Task to complete -
Would you return the entries below exactly from the line containing "University of Technology</text>" onward, ending with the final line and including it, and nothing else?

Collected data entries -
□ □ □ □ □ □ □
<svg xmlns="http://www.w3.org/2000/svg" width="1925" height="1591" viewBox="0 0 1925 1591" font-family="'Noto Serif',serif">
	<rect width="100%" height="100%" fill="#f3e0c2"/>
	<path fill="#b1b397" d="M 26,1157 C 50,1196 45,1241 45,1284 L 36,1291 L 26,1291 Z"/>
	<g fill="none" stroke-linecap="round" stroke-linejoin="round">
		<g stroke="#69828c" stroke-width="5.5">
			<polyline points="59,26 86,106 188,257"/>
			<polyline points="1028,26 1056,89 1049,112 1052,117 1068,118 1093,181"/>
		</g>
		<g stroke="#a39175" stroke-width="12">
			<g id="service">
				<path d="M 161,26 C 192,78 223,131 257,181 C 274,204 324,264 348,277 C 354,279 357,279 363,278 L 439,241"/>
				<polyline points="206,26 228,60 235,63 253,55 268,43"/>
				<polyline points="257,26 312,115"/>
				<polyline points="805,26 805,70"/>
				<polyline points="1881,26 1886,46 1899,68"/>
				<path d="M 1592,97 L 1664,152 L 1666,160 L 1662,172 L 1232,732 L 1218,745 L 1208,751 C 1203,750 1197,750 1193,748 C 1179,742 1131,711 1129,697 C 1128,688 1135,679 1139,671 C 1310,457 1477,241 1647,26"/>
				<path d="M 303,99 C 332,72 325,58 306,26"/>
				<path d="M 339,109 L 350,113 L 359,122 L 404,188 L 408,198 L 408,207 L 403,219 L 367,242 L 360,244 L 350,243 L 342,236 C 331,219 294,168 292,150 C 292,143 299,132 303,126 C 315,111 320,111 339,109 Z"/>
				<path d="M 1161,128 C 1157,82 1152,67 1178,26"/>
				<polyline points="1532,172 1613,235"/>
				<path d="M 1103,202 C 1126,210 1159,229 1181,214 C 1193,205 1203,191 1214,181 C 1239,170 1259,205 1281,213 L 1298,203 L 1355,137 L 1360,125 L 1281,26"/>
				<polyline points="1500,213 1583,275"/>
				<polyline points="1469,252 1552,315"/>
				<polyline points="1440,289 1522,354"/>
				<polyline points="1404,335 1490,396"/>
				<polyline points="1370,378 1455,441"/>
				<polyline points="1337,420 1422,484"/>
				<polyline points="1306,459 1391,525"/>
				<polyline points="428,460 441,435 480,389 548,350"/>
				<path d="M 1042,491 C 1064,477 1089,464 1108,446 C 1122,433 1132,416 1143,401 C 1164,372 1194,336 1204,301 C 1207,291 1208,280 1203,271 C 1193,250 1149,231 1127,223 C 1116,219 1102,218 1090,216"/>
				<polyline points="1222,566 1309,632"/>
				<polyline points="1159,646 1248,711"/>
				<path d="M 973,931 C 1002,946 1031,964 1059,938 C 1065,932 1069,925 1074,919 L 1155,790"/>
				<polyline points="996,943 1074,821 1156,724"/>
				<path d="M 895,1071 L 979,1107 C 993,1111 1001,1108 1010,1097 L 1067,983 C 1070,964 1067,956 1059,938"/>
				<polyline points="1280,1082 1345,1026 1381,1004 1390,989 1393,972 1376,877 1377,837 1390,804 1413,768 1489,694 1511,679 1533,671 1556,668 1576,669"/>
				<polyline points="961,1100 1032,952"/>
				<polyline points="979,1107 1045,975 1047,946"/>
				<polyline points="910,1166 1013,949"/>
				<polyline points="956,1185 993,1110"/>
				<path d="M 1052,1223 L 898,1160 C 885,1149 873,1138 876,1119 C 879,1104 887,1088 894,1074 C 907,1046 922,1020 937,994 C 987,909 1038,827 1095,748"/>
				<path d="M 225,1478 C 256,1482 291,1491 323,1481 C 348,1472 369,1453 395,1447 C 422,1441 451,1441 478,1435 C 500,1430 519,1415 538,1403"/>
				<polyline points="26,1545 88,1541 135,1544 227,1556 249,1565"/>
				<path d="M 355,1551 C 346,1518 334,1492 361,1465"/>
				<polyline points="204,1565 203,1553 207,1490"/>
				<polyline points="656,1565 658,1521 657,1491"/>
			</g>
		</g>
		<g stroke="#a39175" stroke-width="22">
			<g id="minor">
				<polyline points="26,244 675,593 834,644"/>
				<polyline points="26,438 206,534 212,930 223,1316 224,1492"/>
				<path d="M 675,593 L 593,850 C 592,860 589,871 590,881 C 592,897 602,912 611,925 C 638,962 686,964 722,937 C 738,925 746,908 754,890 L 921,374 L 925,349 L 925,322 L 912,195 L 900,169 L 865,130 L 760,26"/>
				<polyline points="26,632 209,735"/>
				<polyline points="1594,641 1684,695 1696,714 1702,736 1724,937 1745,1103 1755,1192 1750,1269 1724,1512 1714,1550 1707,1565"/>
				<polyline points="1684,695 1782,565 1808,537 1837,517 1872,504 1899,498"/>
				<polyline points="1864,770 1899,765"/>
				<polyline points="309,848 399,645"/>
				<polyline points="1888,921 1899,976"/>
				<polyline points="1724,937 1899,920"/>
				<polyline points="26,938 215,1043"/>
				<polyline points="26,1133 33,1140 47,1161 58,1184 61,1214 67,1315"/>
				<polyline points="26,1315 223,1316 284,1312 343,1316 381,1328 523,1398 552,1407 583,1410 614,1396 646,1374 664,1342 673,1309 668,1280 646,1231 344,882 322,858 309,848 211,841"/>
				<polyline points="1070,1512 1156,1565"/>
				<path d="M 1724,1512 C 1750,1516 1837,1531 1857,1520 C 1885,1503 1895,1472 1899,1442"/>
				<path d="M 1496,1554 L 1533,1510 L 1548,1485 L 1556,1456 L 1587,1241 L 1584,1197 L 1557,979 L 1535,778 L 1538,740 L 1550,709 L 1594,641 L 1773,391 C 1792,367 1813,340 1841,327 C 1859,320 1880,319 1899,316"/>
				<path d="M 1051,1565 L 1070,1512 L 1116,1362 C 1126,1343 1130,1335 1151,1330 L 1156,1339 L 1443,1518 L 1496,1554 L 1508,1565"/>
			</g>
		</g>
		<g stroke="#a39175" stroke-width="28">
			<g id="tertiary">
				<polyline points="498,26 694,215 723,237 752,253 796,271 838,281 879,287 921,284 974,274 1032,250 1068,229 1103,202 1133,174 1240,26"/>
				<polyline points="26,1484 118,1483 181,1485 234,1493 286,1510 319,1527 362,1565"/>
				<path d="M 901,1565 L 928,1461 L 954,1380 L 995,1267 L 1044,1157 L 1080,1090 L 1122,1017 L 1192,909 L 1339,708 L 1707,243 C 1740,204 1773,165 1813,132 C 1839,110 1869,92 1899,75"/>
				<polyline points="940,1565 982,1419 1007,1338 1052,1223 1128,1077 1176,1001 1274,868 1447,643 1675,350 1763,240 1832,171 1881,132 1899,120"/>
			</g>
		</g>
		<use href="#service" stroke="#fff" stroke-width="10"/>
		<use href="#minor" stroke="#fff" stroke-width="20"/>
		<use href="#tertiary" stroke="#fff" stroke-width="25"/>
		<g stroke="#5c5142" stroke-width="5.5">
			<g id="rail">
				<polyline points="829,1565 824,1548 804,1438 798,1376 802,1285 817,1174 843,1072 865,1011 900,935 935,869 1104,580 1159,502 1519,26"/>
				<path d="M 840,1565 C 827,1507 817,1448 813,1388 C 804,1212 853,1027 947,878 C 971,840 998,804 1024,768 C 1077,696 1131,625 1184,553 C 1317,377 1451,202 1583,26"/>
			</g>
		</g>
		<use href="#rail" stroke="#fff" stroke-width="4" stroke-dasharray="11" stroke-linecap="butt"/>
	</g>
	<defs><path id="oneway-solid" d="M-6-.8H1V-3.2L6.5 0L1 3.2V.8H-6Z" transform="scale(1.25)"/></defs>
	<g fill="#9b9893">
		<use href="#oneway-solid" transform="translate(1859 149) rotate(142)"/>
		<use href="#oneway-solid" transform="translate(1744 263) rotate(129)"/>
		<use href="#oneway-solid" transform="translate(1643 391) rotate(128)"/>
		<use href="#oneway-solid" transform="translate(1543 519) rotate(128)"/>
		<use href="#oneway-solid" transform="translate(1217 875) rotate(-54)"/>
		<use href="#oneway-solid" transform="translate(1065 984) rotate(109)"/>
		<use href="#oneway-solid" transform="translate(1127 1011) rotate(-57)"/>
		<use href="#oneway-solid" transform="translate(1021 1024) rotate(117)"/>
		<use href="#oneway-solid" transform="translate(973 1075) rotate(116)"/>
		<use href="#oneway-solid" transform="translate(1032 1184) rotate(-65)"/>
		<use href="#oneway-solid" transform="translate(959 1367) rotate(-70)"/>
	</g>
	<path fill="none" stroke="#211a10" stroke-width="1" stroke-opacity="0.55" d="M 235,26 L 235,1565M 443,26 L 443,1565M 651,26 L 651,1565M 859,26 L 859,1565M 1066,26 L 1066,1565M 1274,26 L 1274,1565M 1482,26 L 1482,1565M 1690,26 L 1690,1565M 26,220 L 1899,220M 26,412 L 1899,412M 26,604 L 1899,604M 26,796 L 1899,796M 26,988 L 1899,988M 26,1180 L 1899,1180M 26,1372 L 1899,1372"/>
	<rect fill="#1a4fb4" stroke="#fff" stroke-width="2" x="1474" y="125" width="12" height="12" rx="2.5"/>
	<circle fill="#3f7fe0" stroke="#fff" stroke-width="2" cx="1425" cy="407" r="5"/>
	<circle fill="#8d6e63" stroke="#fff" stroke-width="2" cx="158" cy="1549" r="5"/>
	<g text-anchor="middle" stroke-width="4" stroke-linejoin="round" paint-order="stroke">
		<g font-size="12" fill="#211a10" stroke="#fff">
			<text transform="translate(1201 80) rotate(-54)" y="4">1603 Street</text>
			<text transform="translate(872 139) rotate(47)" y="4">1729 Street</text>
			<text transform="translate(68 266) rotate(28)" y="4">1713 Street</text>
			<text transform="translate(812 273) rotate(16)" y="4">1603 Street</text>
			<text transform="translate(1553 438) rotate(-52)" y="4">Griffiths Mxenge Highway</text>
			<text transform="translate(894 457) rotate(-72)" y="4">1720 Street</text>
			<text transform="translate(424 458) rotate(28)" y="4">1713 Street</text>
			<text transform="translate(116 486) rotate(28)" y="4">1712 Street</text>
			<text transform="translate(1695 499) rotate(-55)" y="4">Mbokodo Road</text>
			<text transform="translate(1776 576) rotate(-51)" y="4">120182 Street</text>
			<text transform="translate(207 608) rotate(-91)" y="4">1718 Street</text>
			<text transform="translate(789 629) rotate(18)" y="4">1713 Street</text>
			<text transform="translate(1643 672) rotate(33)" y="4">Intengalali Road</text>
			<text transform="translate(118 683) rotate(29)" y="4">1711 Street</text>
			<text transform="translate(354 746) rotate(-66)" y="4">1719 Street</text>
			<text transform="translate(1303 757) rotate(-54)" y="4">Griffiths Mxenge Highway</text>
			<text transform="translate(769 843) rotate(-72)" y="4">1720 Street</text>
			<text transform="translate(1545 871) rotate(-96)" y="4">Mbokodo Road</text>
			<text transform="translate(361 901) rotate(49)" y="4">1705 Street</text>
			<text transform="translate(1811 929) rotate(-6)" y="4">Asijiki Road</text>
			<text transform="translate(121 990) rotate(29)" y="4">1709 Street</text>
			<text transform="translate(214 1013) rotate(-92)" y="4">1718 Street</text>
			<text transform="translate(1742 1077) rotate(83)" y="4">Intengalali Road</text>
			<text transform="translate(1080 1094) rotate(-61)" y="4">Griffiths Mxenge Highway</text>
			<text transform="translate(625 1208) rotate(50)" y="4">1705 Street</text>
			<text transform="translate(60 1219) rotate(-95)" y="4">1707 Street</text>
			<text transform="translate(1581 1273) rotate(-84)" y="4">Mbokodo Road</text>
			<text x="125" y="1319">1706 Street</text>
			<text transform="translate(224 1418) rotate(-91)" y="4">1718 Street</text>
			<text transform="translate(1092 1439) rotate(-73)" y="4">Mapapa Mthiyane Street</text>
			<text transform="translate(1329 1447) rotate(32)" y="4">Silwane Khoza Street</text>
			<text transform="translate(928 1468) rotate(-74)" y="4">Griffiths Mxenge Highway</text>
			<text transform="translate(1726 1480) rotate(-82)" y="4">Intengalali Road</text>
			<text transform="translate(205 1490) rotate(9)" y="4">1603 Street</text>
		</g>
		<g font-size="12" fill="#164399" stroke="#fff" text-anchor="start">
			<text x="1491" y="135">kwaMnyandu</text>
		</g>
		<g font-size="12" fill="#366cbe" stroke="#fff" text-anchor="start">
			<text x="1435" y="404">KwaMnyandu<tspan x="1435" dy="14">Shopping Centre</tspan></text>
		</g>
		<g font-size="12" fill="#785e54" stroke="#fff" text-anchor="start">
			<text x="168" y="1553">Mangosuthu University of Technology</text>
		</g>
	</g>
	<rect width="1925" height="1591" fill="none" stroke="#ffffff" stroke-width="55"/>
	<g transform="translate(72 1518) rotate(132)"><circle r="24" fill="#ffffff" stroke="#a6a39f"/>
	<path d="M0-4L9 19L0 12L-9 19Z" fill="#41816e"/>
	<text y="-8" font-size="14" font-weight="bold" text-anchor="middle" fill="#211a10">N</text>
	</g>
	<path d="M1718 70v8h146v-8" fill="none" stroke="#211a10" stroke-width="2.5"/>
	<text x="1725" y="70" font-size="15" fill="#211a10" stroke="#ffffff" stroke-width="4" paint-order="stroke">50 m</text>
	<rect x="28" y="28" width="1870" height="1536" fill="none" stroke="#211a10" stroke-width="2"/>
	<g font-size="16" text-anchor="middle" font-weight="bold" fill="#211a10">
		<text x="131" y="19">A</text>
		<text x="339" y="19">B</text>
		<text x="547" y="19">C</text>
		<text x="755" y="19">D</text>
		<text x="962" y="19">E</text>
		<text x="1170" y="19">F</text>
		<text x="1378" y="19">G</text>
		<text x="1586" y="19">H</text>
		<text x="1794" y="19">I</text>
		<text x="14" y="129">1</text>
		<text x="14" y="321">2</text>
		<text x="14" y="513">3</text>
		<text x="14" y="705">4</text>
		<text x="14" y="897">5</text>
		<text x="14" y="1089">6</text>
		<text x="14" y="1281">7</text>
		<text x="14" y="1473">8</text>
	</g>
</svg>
□ □ □ □ □ □ □
Result -
			<text x="168" y="1553">Mangosuthu University of Technology</text>
		</g>
	</g>
	<rect width="1925" height="1591" fill="none" stroke="#ffffff" stroke-width="55"/>
	<g transform="translate(72 1518) rotate(132)"><circle r="24" fill="#ffffff" stroke="#a6a39f"/>
	<path d="M0-4L9 19L0 12L-9 19Z" fill="#41816e"/>
	<text y="-8" font-size="14" font-weight="bold" text-anchor="middle" fill="#211a10">N</text>
	</g>
	<path d="M1718 70v8h146v-8" fill="none" stroke="#211a10" stroke-width="2.5"/>
	<text x="1725" y="70" font-size="15" fill="#211a10" stroke="#ffffff" stroke-width="4" paint-order="stroke">50 m</text>
	<rect x="28" y="28" width="1870" height="1536" fill="none" stroke="#211a10" stroke-width="2"/>
	<g font-size="16" text-anchor="middle" font-weight="bold" fill="#211a10">
		<text x="131" y="19">A</text>
		<text x="339" y="19">B</text>
		<text x="547" y="19">C</text>
		<text x="755" y="19">D</text>
		<text x="962" y="19">E</text>
		<text x="1170" y="19">F</text>
		<text x="1378" y="19">G</text>
		<text x="1586" y="19">H</text>
		<text x="1794" y="19">I</text>
		<text x="14" y="129">1</text>
		<text x="14" y="321">2</text>
		<text x="14" y="513">3</text>
		<text x="14" y="705">4</text>
		<text x="14" y="897">5</text>
		<text x="14" y="1089">6</text>
		<text x="14" y="1281">7</text>
		<text x="14" y="1473">8</text>
	</g>
</svg>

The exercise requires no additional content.